ソウル中央地検は3日、黄武性(ファン・ムソン)元城南都市開発公社社長に辞任を迫った疑惑で告発された民主党大統領候補の李在明(イ・ジェミョン)氏、同公社のユ・ドンギュ元企画本部長について、嫌疑なしとの判断を下したことを明らかにした。法律専門家や検察内部からは「典型的な手抜き捜査に続くお手盛り処分」だという批判が出ている。
疑惑は2015年2月6日に同公社で当時開発事業本部長を務めていたユ・ハンギ氏(死亡)が黄武性社長に対し、李在明城南市長について3回、チョン・ジンサン城南市政策局長(現共に民主党選対秘書室副室長)について8回、ユ・ドンギュ企画本部長について12回言及するなどして辞任を強要し、辞表を提出させたとの内容だ。
黄武性氏とユ・ハンギ氏の会話が録音された40分間の音声ファイルが昨年10月に黄元社長によって公開され、上部による介入疑惑が本格的に浮上した。ユ・ハンギ氏が単独で直属の上司である黄元社長に辞表提出を強要する可能性は低いと考えられるからだ。
ところが、ユ・ハンギ氏は検察の捜査を受けていた昨年12月10日に自殺した。その後、捜査を引き延ばしてきたソウル中央地検は同日、李在明候補らを嫌疑なし、死亡したユ・ハンギ氏を公訴権なしとして処理。「事件関係者の陳述、録音記録、辞表、関連公文書などを総合した結果、ユ・ハンギ氏が他の被疑者と共謀し、黄元社長の辞任を強要、脅迫したか職権を乱用したと見るに足りる証拠はない」と説明した。
ソウル中央地検は黄元社長が「大庄洞事業の公募指針書を決裁したことはない」という趣旨の主張を行っていることについても、「(公募指針書が)偽造だったと見るに足りる証拠はない」とした。
これについて、検察周辺からは「重要証拠である録音記録があるにもかかわらず、『上部』全てに免罪符を与え、亡くなったユ・ハンギ氏の単独行動だという結論を下したものだ」とする批判が出ている。

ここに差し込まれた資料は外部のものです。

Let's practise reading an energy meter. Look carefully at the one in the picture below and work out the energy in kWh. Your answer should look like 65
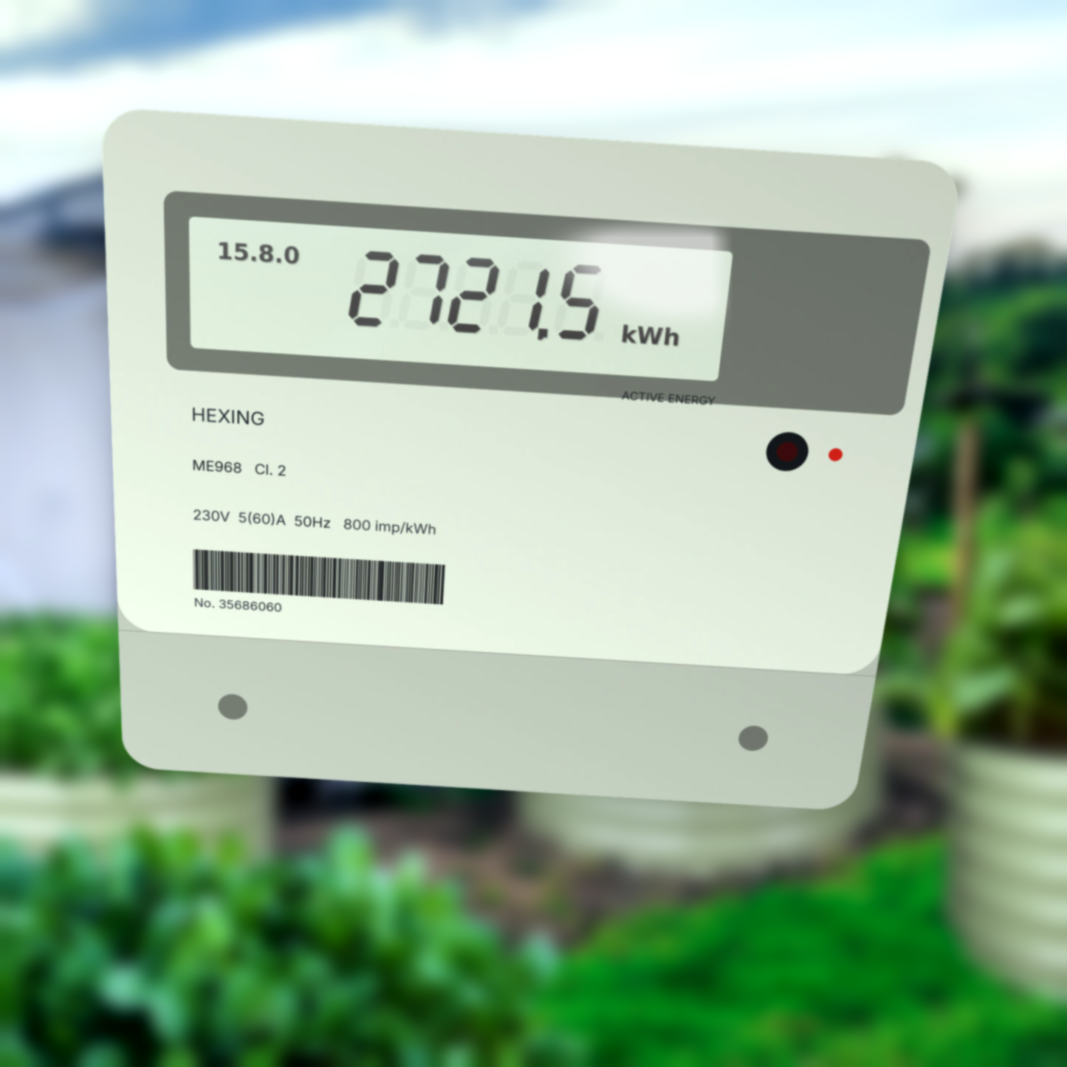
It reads 2721.5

実際に黄元社長とユ・ハンギ氏の会話記録には、ユ・ハンギ氏が「社長の命を受けてやったことではないですか。社長の言葉です。きょうでなければ(きょう辞表が提出されなければ)社長も私もひどい目に遭います」という発言で黄元社長に圧力をかける部分がある。また、黄元社長が「チョン室長とユ(・ドンギュ)本部長が君に(辞表提出要求を)押し付けているのか」と尋ねると、ユ・ハンギ氏は「そうなんです。ですから両方とも」と答えている。黄元社長は同日深夜に辞表を提出。1カ月後の15年3月に辞任し、ユ・ドンギュ氏が社長職務代行を務めた。
これについて、李在明氏は昨年10月、記者団に対し、「あの方が辞める際、退任のあいさつをしに来て、『なぜ辞めるのか』と思った。『(仕事が)合わなかったからなのか』と残念に思った記憶がある」と述べ、辞任圧力疑惑を否定した。
これまでソウル中央地検が与党の意向に沿った捜査を行ってきたという批判もある。李在明氏には書面を含め、いかなる方式の調べも行わなかった。李在明氏の「腹心」であるチョン・ジンサン氏に対する聴取は捜査開始から103日目の1月13日にひそかに出頭を求めただけだった。「被害者」である黄元社長の聴取は昨年10月31日が最後だった。
黄元社長は本紙の電話取材に対し、「承服できるはずがない。(検察が)ずっともみ消しを図り、こんな結論を下したわけだが、録音記録の内容だけでもまともに捜査していれば、こんな結果は出なかったはずだ」と述べた。法律専門家は最近大法院で有罪が確定した「環境部ブラックリスト事件」を挙げ、「味方ではない人物を不当に追い出す構造はほとんど同じだ。与野党の大統領候補によるテレビ討論会が開かれる日に『嫌疑なし』の処分を公表したことを見ても、中央地検が政治的な決定を下したものだ」と指摘した。
一方、この事件の職権乱用容疑の公訴時効は当初2月6日だったが、告発者である司法試験準備生会が先月、裁定申請を行い、時効が停止している。裁定申請は検察ではなく裁判所に起訴の是非を判断するよう求める制度だ。